I was suspicious when I saw a character called Fat Antoyne. I had just read a clever science fiction writer using a fat body grotesquely as plot machinery, without bothering to include anyone else fat to indicate that there might be another reason to include multiple body types, and 3000 Years of Longing didn't clear the fatphobia bar for me either. (I have so much goodwill towards that movie, it wouldn't have taken much). But by the end of the book another character has been offhandedly described as fat, and the self-presentations of other characters are similarly emphasized - the detective is referred to as resembling the older Einstein every time we see him, and at a certain point it's made clear that the older Einstein is a package face you can buy off a shelf - so I ended up happy with how Antoyne played out.

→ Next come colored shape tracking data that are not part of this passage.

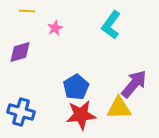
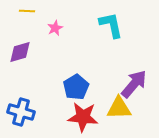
cyan L-shape: rotated 132 degrees clockwise
red star: moved 2 px right, 2 px down; rotated 12 degrees clockwise
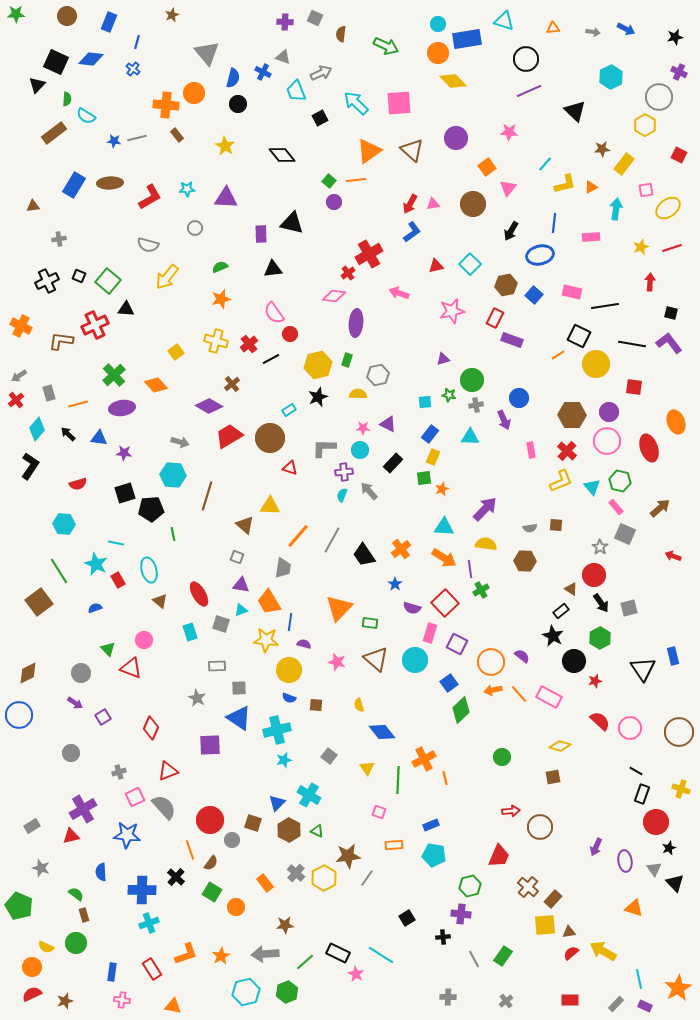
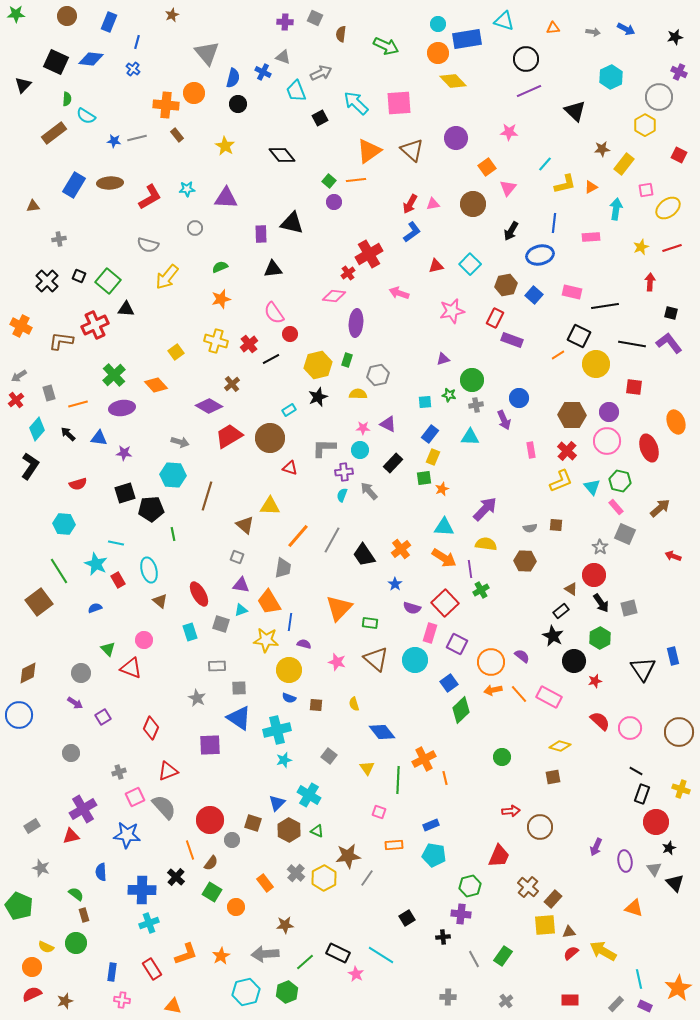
black triangle at (37, 85): moved 14 px left
black cross at (47, 281): rotated 20 degrees counterclockwise
yellow semicircle at (359, 705): moved 5 px left, 1 px up
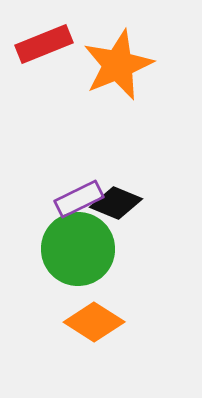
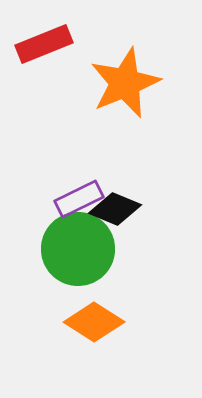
orange star: moved 7 px right, 18 px down
black diamond: moved 1 px left, 6 px down
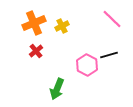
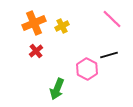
pink hexagon: moved 4 px down
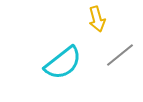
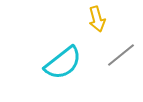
gray line: moved 1 px right
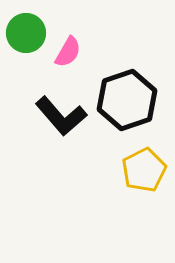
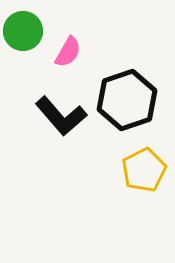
green circle: moved 3 px left, 2 px up
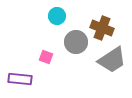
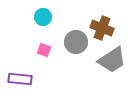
cyan circle: moved 14 px left, 1 px down
pink square: moved 2 px left, 7 px up
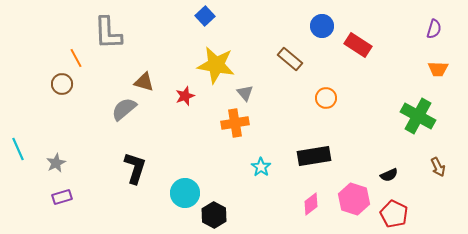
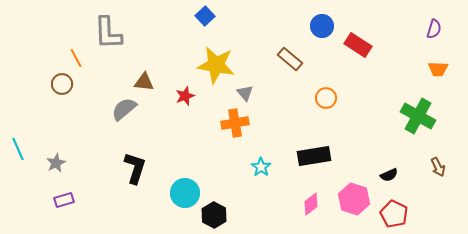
brown triangle: rotated 10 degrees counterclockwise
purple rectangle: moved 2 px right, 3 px down
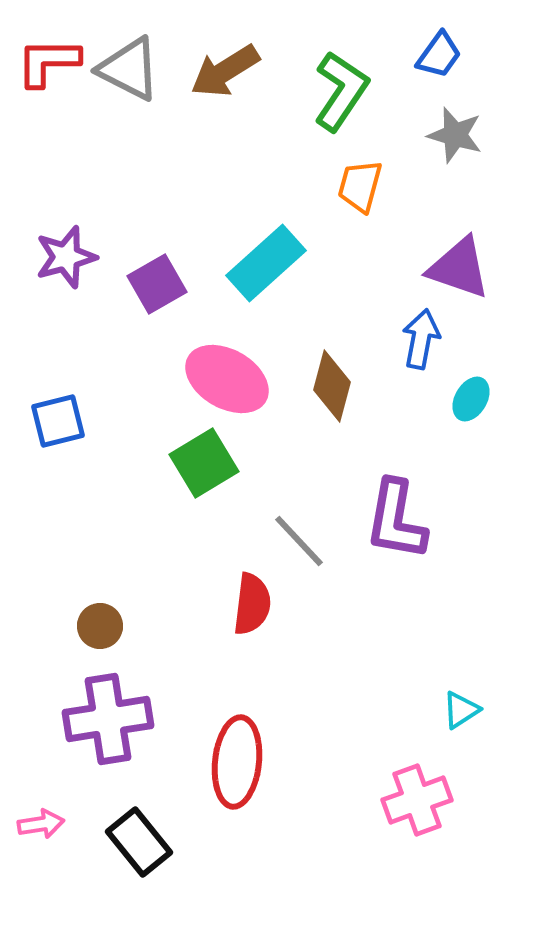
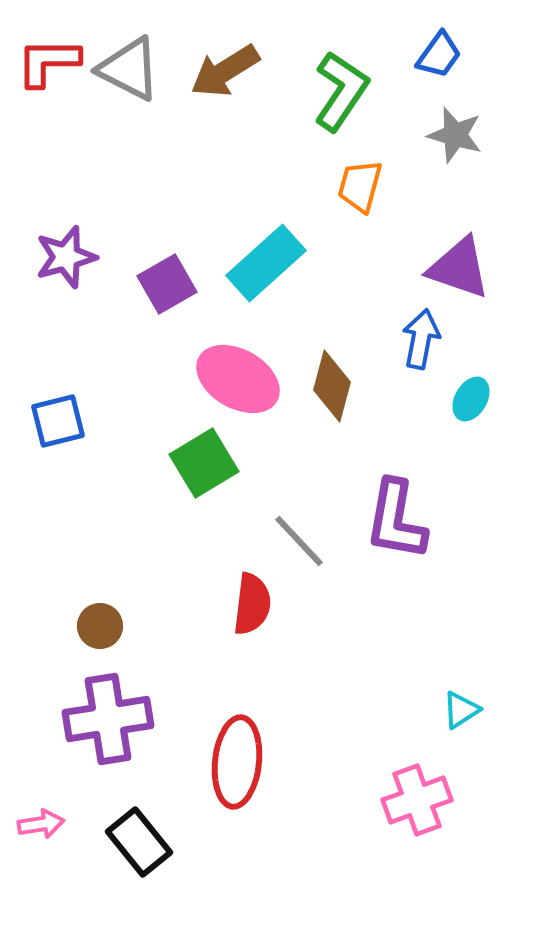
purple square: moved 10 px right
pink ellipse: moved 11 px right
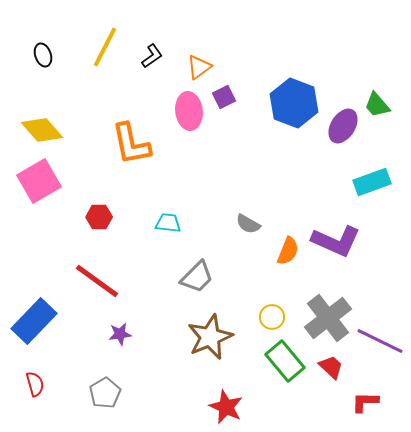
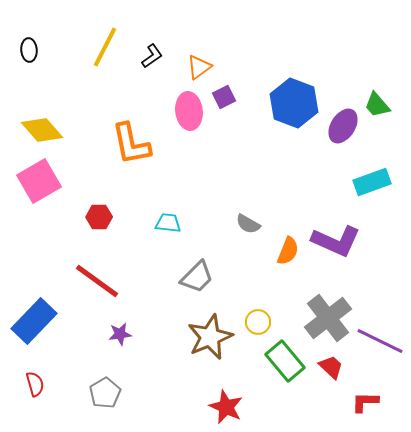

Three times in this book the narration goes 'she was one of those women who-' and god knows my experience of the world and people and women is limited, but what came after the 'who' never sounded more like a coherent explanatory type to me than "She was one of those women who wore a yellow left sock but never said the word 'partial'. Whether this is insight I lack, or failure of insight, or deliberate setup of something to be skewered later, I have not parsed out; but some of the sexist nonsense is here to be skewered for sure. It is ages since I've disliked a character as much as the detective Aschemann. He is avuncular, and awfully charming if you get him in the right mood. Over the course of the novel, he does remarkably little detective work. Instead, he plays conversation like a game, judging his assistant's questions on a pass/fail basis by some mysterious rubric, muses abstractly about his method, and regularly tells other people, especially women, how they're feeling. When we first meet him we get the line, "He beamed down at the toddler, who burst into tears." Yes toddler so would I.*

It is notable, early on, how many minor-seeming female characters get interiority. Scenes here often follow the character you wouldn't expect - staying behind with the women sitting in the bar when the travel agent bustles out of it, or with the detective's assistant after he's gone off chasing a lead. The book is interested in what women in noir are supposed to be, but doesn't play it straight. The most dangerous type of artefact that can emerge from the Event Site, the type which don't remain inert but causes knock-on problems, is called 'daughter code' - but it was a man who decided to name it that. I almost feel like it's a thematic spoiler to answer the question 'Does this book get around to not being sexist?' but then again, I don't care, because if it didn't I wouldn't be recommending it.

M. John Harrison never looks at something bad and says "Let's start somewhere else then, let's go over here." He starts in the unfulfilled desire, the confused motive, the bad dream, the sexist nonsense. All the books of his I've read know there's a way out of it, and all of them start inside it.










* Well, actually, when I last met one of them - a theological dentist - I and a bunch of others argued with him for an hour. He seemed delighted by this. Now, I'd probably just disengage.